Government upheaval gets in the way again
The Online Safety Bill is suffering yet more delay. A debate scheduled in the parliamentary agenda was cancelled during the hectic fortnight in which Boris Johnson’s government collapsed. Is Conservative party chaos being a drag on the crucial work of Parliament?
It is hoped to reschedule it in the autumn, but its passage may be influenced by a new Prime Minister. Cabinet changes may result in yet another Secretary of State for Digital, Culture, Media & Sport (DCMS). There have already been six DCMS ministers since 2017, each averaging ten months in post. If a seventh one replaces Nadine Dorries, they could add new perspectives. There is already disagreement in different sections of the Tory party about the Bill.
Dangers to children
East Anglia Bylines has written before about the dangers to children from the commercial online porn industry. Some of it is hardcore, violent and illegal, and is often accessed by young people under 18. Videos of rape, child sexual abuse and sex trafficking have been found on these sites.
This issue is central to the problem of violence against women and girls. A study has found that 88% of hardcore porn contains scenes of physical aggression, usually by men towards women. Two years ago in Parliament, Diana Johnson MP said that “contemporary pornography is overwhelmingly violent and misogynistic, and feeds and fuels that toxic attitude that we see, particularly towards women and girls.”
Slow progress of online safety bill
Six and a half years ago, a DCMS study, “Age Verification for Pornography”, reported how widespread children viewing porn was, and how upset it made them. It found exposure affected young people’s sexual beliefs, normalised the behaviours depicted, and was linked to engagement in risky conduct. 78% of women believed that it encouraged society “to see women as sex objects”.

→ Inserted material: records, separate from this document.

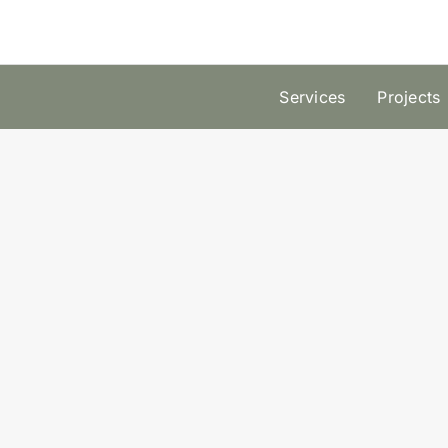
Skip
to
content
Services
Projects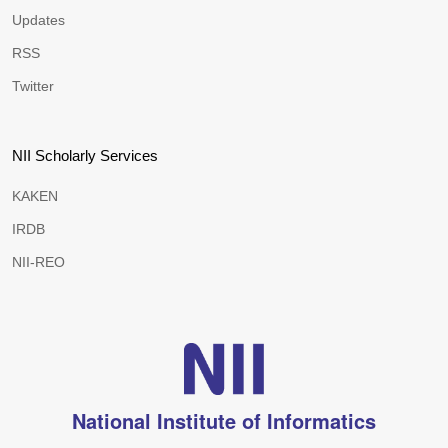
Updates
RSS
Twitter
NII Scholarly Services
KAKEN
IRDB
NII-REO
National Institute of Informatics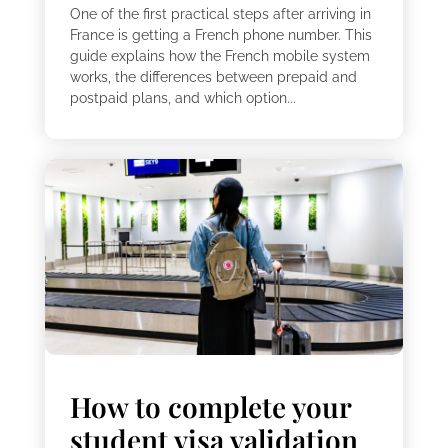
One of the first practical steps after arriving in
France is getting a French phone number. This
guide explains how the French mobile system
works, the differences between prepaid and
postpaid plans, and which option...
How to complete your
student visa validation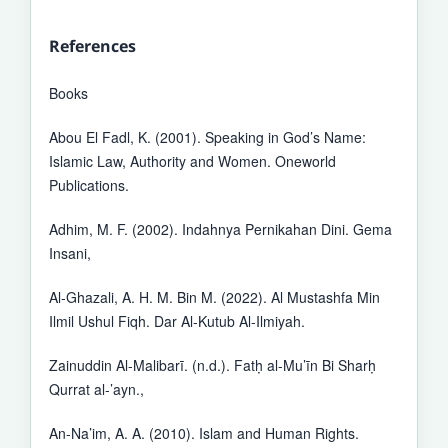
References
Books
Abou El Fadl, K. (2001). Speaking in God’s Name:
Islamic Law, Authority and Women. Oneworld
Publications.
Adhim, M. F. (2002). Indahnya Pernikahan Dini. Gema
Insani,
Al-Ghazali, A. H. M. Bin M. (2022). Al Mustashfa Min
Ilmil Ushul Fiqh. Dar Al-Kutub Al-Ilmiyah.
Zainuddin Al-Malibarī. (n.d.). Fatḥ al-Mu’īn Bi Sharḥ
Qurrat al-’ayn.,
An-Na’im, A. A. (2010). Islam and Human Rights.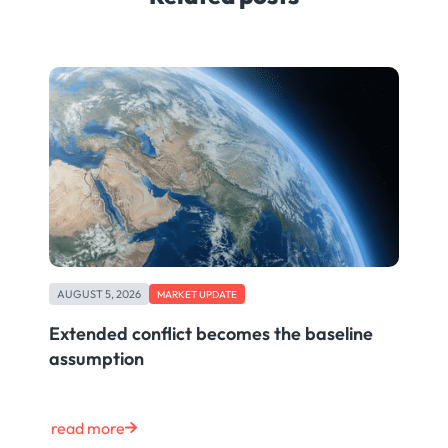
AUGUST 5, 2026
MARKET UPDATE
Extended conflict becomes the baseline
assumption
read more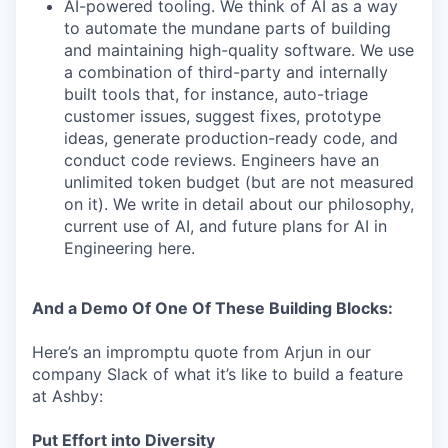
AI-powered tooling. We think of AI as a way
to automate the mundane parts of building
and maintaining high-quality software. We use
a combination of third-party and internally
built tools that, for instance, auto-triage
customer issues, suggest fixes, prototype
ideas, generate production-ready code, and
conduct code reviews. Engineers have an
unlimited token budget (but are not measured
on it). We write in detail about our philosophy,
current use of AI, and future plans for AI in
Engineering here.
And a Demo Of One Of These Building Blocks:
Here’s an impromptu quote from Arjun in our
company Slack of what it’s like to build a feature
at Ashby:
Put Effort into Diversity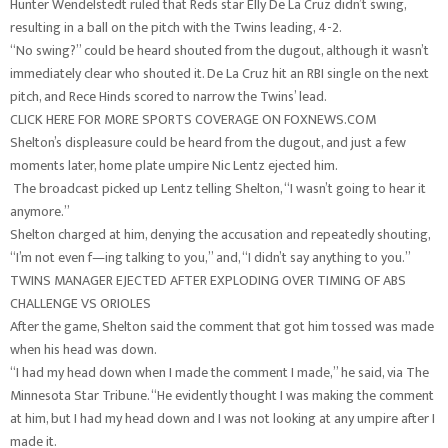
Hunter Wendelstedt ruled that Reds star Elly De La Cruz didn’t swing,
resulting in a ball on the pitch with the Twins leading, 4-2.
“No swing?” could be heard shouted from the dugout, although it wasn’t
immediately clear who shouted it. De La Cruz hit an RBI single on the next
pitch, and Rece Hinds scored to narrow the Twins’ lead.
CLICK HERE FOR MORE SPORTS COVERAGE ON FOXNEWS.COM
Shelton’s displeasure could be heard from the dugout, and just a few
moments later, home plate umpire Nic Lentz ejected him.
The broadcast picked up Lentz telling Shelton, “I wasn’t going to hear it
anymore.”
Shelton charged at him, denying the accusation and repeatedly shouting,
“I’m not even f—ing talking to you,” and, “I didn’t say anything to you.”
TWINS MANAGER EJECTED AFTER EXPLODING OVER TIMING OF ABS
CHALLENGE VS ORIOLES
After the game, Shelton said the comment that got him tossed was made
when his head was down.
“I had my head down when I made the comment I made,” he said, via The
Minnesota Star Tribune. “He evidently thought I was making the comment
at him, but I had my head down and I was not looking at any umpire after I
made it.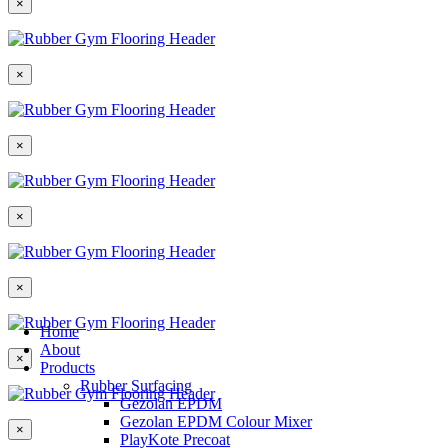
×
×
×
×
×
Home
About
×
Products
Rubber Surfacing
Gezolan EPDM
Gezolan EPDM Colour Mixer
×
PlayKote Precoat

In this 2016 report, the DCMS stated its commitment to delivering the Government’s manifesto pledge on age verification, to stop access for under-18s. Legislation for this started life way back in 2017, in the Digital Economy Act, before being included in the Online Safety Bill.
Yet here we still are; another two years has passed, and still we don’t have compulsory age checks to stop children stumbling onto these sites. Nor are the commercial online porn companies yet being required to prevent illegal images, like filmed rape, from showing on their platforms. Nor are they yet held accountable for material which is illegal in the offline world.
Action to protect children is long overdue
The risks to children continue seemingly endlessly, due to the sluggish advance of this law. Some campaign groups are even anxious that the legislation might be scrapped altogether. In the new parliamentary session, the DCMS Minister must get to grips with this for the sake of our young people, and for women and girls at risk of violent or degrading behaviour in relationships.